With significantly fewer companies using public equity markets, OECD calls for strengthening of corporate governance policies and frameworks.

The Organisation for Economic Cooperation and Development (OECD) has issued a new report warning that the number of undercapitalised and underperforming firms will likely rise and remain high amid the Covid-19 pandemic without an effective policy response.

The report provides an overview of developments in capital markets globally leading up to the Covid-19 crisis, documenting the impact of the crisis on the use of capital markets and the introduction of temporary corporate governance measures.

It notes that the pandemic has exacerbated existing structural weaknesses in the corporate sector and capital markets, which has led to an increasing amount of productive resources being tied up in non-viable companies, dragging down investment and economic growth.

The report says significantly fewer companies – particularly new companies – are using public equity markets and a large portion of the money raised in 2020 went to fewer and larger companies.

“Substantial financial resources will be needed for investment both to support the recovery from the Covid-19 crisis and to further strengthen resilience to possible future shocks,” the report says, adding that stronger corporate governance policies and frameworks can help existing and new companies access the capital they will need.

“A strong corporate governance framework is essential for a well-functioning capital market,” the OECD said.

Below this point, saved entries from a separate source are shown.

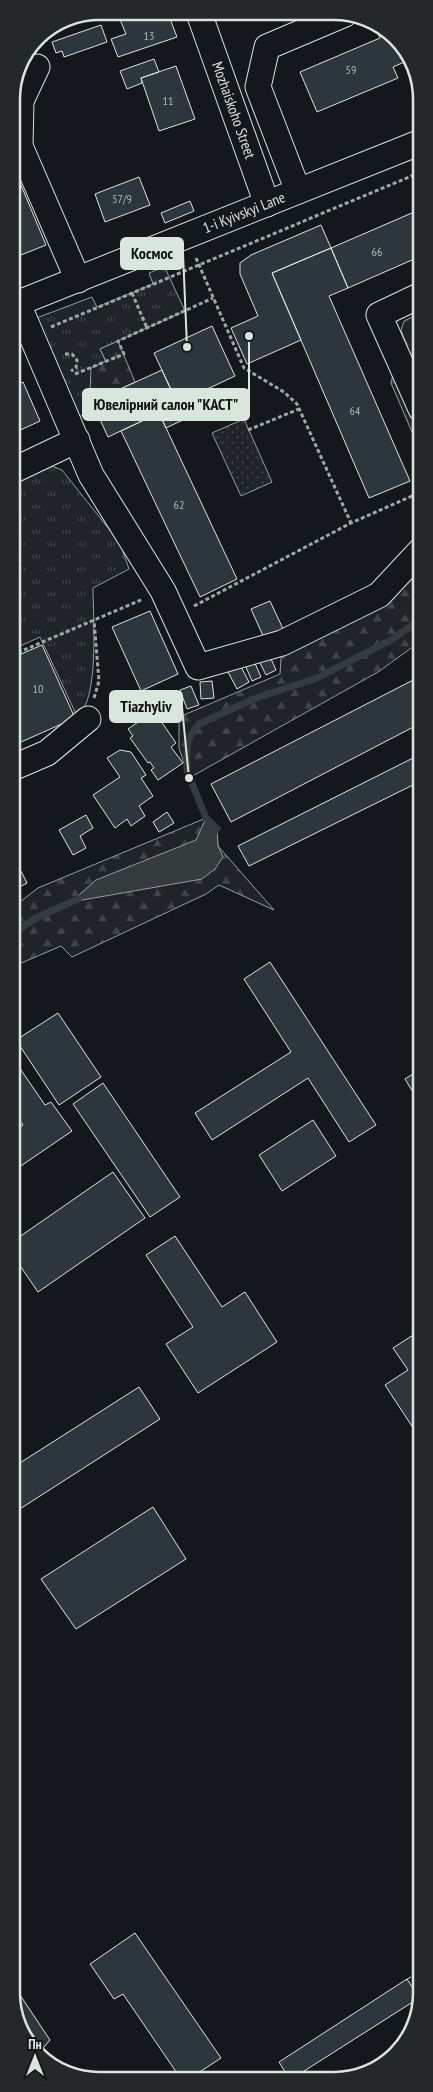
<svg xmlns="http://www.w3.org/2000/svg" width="433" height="2092" font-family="'PT Sans Narrow',sans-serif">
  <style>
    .grass { fill: url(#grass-tufts); stroke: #939e99 }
    .forest { fill: url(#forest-firs); stroke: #939e99 }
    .park { fill: url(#park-dots); stroke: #939e99 }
    .water { fill: #363b3e; stroke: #939e99 }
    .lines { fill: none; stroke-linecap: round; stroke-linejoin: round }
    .stream { stroke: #363b3e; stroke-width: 7 }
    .building { fill: #2c363c; stroke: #d8e6dc }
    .minor-casing { stroke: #d8e6dc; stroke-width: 27 }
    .path { stroke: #9da8a2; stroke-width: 3; stroke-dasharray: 4 2.5; stroke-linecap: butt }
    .minor { stroke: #14181c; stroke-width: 25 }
    .fence { stroke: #d8e6dc; stroke-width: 1; stroke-dasharray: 6 2.5; stroke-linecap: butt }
    .labels { text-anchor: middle; stroke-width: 4; stroke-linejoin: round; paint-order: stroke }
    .number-label { font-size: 12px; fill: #adbab4 }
    .street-label { font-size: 15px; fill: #d8e6dc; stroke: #14181c }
    .rim { fill: none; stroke: #d8e6dc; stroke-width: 2.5 }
    .leader { fill: none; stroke: #d8e6dc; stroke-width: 2 }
    .callout-dot { fill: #d8e6dc; stroke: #14181c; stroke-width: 2 }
    .callout { fill: #d8e6dc; stroke: #d8e6dc; stroke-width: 2 }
    .callout-label { font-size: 16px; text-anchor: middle; font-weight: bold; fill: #111 }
  </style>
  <defs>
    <pattern id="grass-tufts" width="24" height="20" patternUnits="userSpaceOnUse" patternTransform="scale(1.25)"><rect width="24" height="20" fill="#202428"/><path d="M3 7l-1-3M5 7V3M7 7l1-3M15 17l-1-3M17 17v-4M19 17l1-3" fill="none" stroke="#404447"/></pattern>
    <pattern id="forest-firs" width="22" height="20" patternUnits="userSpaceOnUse" patternTransform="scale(1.25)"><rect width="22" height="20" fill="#202428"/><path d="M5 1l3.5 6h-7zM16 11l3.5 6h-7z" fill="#404447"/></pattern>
    <pattern id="park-dots" width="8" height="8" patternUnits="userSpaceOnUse" patternTransform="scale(1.25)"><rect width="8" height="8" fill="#202428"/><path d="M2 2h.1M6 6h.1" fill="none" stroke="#404447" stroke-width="1.8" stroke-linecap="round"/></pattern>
  </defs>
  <rect width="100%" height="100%" fill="#14181c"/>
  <path class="grass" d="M159 269 166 270 185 311 100 349 106 362 90 395 95 409 69 422 26 322 92 297 97 307 153 284 149 273Z
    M49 465 62 470 120 543 129 569 93 588C93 614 100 702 77 716L40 637 20 646 12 628V481Z"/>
  <path class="forest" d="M421 313V453L391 383 394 370 412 360 401 330 404 321Z
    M118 341 135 382 92 402 90 395 91 368 106 361 100 349Z
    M421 550V641L378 672 189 778 179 748V717L280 674 282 643 379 595Z
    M206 818 217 829 218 846 274 910 219 885 206 894 72 957 61 946 12 967V908L38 888Z"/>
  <path class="park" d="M244 419 272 482 241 496 212 433Z"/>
  <path class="water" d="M206 818 217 829 218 846 223 857 215 869 202 879 71 902 96 880 196 840Z"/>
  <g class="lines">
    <path class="stream" d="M212 835 217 829 206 818 187 771V747L190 736 199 724 256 698 317 678 391 640 421 619
      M12 934 36 918 78 899"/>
  </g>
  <path class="building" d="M169 16 177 37 118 57 111 39 126 34 119 17Z
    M101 25 107 42 64 57 62 51 56 53 52 42Z
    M379 28 400 41 409 60 393 67 398 78 317 112 300 72 380 38 376 29Z
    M154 59 159 72 141 78 142 83 127 89 120 71Z
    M176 66 195 119 159 131 141 78Z
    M139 177 150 205 105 222 95 194Z
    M18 178 46 245 11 259V229L15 228 11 219V181Z
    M190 201 194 211 165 223 161 213Z
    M421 209V256L348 288 331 248Z
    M321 225 331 248 272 273 301 340 247 364 231 328 258 316 240 274V263L251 255Z
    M331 248 348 288 329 296 410 481 369 498 272 273Z
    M212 326 235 376 177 403 154 353Z
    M162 370 185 419 166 428 159 413 108 437 92 402Z
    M23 382 40 421 12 434V387Z
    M159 413 237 579 200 597 121 431Z
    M270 601 284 631 265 640 251 609Z
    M150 611 178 674 141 691 112 627Z
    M42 645 75 718 12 746V697L17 695 12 684V658Z
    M267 650 276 670 266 675 256 655Z
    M254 661 261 677 252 681 245 665Z
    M239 663 249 682 237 689 227 670Z
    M421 676V723L231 822 211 784Z
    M212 681 214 698 201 699 200 682Z
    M191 686 199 705 187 709 180 690Z
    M154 711 176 743 171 747 183 763 158 780 151 770 154 768 150 762 148 763 130 738 133 736 128 729Z
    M120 750 131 752 146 775 141 778 153 796 139 806 145 816 131 826 127 819 115 828 93 795 120 777 107 758Z
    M421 754V781L249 866 238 846Z
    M167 812 174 823 159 832 153 822Z
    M86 815 93 828 80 836 86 848 73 855 59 830Z
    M415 848H421V993Z
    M15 859 20 869 12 874V861Z
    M21 871 27 883 12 891V876Z
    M270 962 376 1125 349 1142 308 1078 212 1140 195 1113 291 1052 244 979Z
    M58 1013 101 1077 59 1105 16 1040Z
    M12 1057 45 1105 51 1102 72 1131 12 1172V1133L23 1125 12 1110Z
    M421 1069V1094L416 1097 405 1079Z
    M103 1083 180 1197 150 1217 73 1104Z
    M313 1120 336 1156 282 1191 259 1155Z
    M113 1172 145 1218 38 1292 12 1254V1242Z
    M175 1236 222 1307 245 1292 277 1342 198 1393 166 1344 193 1327 146 1255Z
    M421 1330V1440L385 1385 408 1370 393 1348Z
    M139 1387 160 1419 12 1514V1468Z
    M153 1507 186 1559 76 1629 41 1579Z
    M135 1933 221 2058 189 2079H181L123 1994 114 1999 90 1964Z
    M407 1979 419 1998 290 2080 279 2062Z
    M12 1983 50 2040 39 2053 41 2056 33 2051 12 2005Z"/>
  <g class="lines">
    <defs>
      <g id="minor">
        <path id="s1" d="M200 16 267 204"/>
        <path d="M20 146 78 280"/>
        <path d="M11 149 20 146 21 101 37 67"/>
        <path d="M298 191 258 87 267 47 345 14"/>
        <path d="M421 295 379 315 421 409"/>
        <path d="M18 304 91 475 163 591 198 667 282 643 379 595 421 550"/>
        <path id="s2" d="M11 306 421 142"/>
        <path d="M12 471 77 440"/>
        <path d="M12 768 47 753 88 719"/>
      </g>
    </defs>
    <use href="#minor" class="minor-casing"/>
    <path class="path" d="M196 258 244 368 284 392 297 404 351 523
      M132 293 147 328
      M51 327 421 172
      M65 354H72L77 360 76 368 71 371
      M75 374 124 354 118 341 213 298
      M248 430 299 409
      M194 606 351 523 421 492
      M12 655 141 600
      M94 698 99 681 94 620"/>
    <use href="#minor" class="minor"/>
    <path class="fence" d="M416 1097 415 1100 421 1123
      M406 1980 422 1970"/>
  </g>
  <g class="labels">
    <g class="number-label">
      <text x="149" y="40">13</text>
      <text x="351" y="74">59</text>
      <text x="168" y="105">11</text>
      <text x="122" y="203">57/9</text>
      <text x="377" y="256">66</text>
      <text x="355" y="415">64</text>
      <text x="179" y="509">62</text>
      <text x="38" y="693">10</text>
    </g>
    <g class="street-label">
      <text dy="5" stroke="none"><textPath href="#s1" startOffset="100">Mozhaiskoho Street</textPath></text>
      <text dy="5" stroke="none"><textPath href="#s2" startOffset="251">1-i Kyivskyi Lane</textPath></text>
    </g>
  </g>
  <path d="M0 0H433V2092H0ZM99 20H334A79 79 0 0 1 413 99V1993A79 79 0 0 1 334 2072H99A79 79 0 0 1 20 1993V99A79 79 0 0 1 99 20Z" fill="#24282b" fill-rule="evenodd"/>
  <path class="rim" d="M99 20H334A79 79 0 0 1 413 99V1993A79 79 0 0 1 334 2072H99A79 79 0 0 1 20 1993V99A79 79 0 0 1 99 20Z"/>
  <path class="leader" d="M187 347L183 253M249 336L249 405M189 778L182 707"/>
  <g class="callout-dot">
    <circle cx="187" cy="347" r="5"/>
    <circle cx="249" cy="336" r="5"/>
    <circle cx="189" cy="778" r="5"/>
  </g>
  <g class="callout">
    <rect x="121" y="238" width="62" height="31" rx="5"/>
    <rect x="83" y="389" width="166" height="31" rx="5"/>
    <rect x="110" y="691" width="72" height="31" rx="5"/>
  </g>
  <g class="callout-label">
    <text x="152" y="259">Космос</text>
    <text x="166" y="410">Ювелірний салон "КАСТ"</text>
    <text x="146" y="712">Tiazhyliv</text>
  </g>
  <g transform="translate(35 2057)" stroke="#14181c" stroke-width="4" paint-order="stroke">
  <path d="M0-4L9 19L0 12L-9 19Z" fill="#d8e6dc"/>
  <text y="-8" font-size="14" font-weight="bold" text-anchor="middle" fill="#d8e6dc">Пн</text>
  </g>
</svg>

The report outlines four priorities for policymakers:

  • Adapt corporate governance frameworks to address weaknesses revealed by the pandemic, such as the management of health, supply chain and environmental risks, as well as issues related to audit quality, increased ownership concentration and complex company group structures.
  • Facilitate access to equity markets for sound businesses, to help strengthen balance sheets of viable corporations and the emergence of new business models.
  • Improve the management of ESG risks, notably by developing comprehensive frameworks for producing consistent, comparable, and reliable climate-related disclosure.
  • Ensure insolvency frameworks are fit-for purpose and support recovery and resilience.

Also released is a new corporate governance factbook, providing information about the institutional, legal and regulatory frameworks for corporate governance across 50 jurisdictions worldwide.

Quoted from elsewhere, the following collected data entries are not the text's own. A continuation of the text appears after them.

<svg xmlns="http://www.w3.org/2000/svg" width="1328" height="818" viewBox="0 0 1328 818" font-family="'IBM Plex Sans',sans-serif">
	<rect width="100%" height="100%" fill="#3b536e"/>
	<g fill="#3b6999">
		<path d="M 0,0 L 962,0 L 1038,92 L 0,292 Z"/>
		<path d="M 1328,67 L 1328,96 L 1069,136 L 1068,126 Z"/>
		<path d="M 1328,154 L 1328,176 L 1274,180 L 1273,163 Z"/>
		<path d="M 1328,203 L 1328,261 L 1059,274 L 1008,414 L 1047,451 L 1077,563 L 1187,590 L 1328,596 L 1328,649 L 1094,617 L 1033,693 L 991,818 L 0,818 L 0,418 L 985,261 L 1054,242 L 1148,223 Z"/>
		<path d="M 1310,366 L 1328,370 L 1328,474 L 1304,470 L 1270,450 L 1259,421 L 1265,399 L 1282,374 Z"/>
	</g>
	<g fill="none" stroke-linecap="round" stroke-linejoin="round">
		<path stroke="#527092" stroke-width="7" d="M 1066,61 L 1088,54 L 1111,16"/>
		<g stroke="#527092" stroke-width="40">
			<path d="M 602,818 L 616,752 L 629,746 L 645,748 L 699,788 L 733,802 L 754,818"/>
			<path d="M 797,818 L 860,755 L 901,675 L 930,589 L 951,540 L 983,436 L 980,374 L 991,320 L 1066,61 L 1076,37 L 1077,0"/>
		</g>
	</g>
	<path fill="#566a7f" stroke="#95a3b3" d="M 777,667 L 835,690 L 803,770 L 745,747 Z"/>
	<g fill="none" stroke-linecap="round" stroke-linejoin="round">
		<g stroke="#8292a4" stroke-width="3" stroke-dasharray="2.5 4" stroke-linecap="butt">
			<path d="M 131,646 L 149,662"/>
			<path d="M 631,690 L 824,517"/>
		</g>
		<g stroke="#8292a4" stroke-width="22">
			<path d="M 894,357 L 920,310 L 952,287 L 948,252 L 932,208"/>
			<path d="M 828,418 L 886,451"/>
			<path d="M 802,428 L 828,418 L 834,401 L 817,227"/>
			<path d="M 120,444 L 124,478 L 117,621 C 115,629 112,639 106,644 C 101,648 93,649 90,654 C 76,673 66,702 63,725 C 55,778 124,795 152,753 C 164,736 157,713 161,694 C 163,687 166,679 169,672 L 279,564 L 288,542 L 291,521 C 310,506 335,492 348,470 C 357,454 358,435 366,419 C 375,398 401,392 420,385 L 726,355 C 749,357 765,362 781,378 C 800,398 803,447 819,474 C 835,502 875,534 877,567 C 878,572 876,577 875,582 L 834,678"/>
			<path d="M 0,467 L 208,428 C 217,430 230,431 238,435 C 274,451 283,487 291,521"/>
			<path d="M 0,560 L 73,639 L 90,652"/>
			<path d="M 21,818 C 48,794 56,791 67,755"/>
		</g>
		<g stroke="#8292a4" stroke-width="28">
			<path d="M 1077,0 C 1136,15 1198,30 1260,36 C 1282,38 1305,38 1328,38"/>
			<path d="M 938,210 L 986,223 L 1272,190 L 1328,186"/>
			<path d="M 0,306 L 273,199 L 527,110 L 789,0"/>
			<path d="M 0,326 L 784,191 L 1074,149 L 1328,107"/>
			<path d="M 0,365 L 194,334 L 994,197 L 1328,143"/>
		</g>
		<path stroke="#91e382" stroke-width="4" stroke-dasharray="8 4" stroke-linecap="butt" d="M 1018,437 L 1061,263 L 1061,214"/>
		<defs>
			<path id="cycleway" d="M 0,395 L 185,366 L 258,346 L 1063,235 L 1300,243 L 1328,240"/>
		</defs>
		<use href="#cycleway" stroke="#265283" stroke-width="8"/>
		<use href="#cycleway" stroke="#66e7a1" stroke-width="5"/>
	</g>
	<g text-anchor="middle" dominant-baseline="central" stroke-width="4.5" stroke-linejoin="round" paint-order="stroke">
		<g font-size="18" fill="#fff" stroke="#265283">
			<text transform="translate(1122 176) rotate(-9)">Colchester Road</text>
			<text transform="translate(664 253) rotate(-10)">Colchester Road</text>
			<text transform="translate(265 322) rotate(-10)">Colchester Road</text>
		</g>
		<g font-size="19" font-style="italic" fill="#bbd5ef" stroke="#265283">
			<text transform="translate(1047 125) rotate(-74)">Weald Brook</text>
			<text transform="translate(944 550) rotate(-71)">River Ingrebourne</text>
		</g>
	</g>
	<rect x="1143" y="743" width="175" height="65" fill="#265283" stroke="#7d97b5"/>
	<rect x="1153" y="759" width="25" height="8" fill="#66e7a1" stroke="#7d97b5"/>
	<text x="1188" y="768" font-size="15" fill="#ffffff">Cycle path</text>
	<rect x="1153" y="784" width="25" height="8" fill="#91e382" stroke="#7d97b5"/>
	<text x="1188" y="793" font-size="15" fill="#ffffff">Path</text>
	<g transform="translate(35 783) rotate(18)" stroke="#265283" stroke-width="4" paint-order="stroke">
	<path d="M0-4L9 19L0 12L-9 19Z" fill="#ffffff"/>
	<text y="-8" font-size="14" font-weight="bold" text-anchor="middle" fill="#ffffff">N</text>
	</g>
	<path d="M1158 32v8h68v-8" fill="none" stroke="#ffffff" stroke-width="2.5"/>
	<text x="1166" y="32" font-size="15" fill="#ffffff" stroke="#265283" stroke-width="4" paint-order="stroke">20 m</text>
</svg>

The factbook can be used by governments, regulators and the private sector to compare their own frameworks with those of other countries and to get information on the practices in specific jurisdictions.

The latest edition includes new material on the global market landscape, including how capital markets have evolved during the Covid-19 pandemic, new coverage of the oversight of audit, proxy advisory services, and gender balance on boards, among other updates.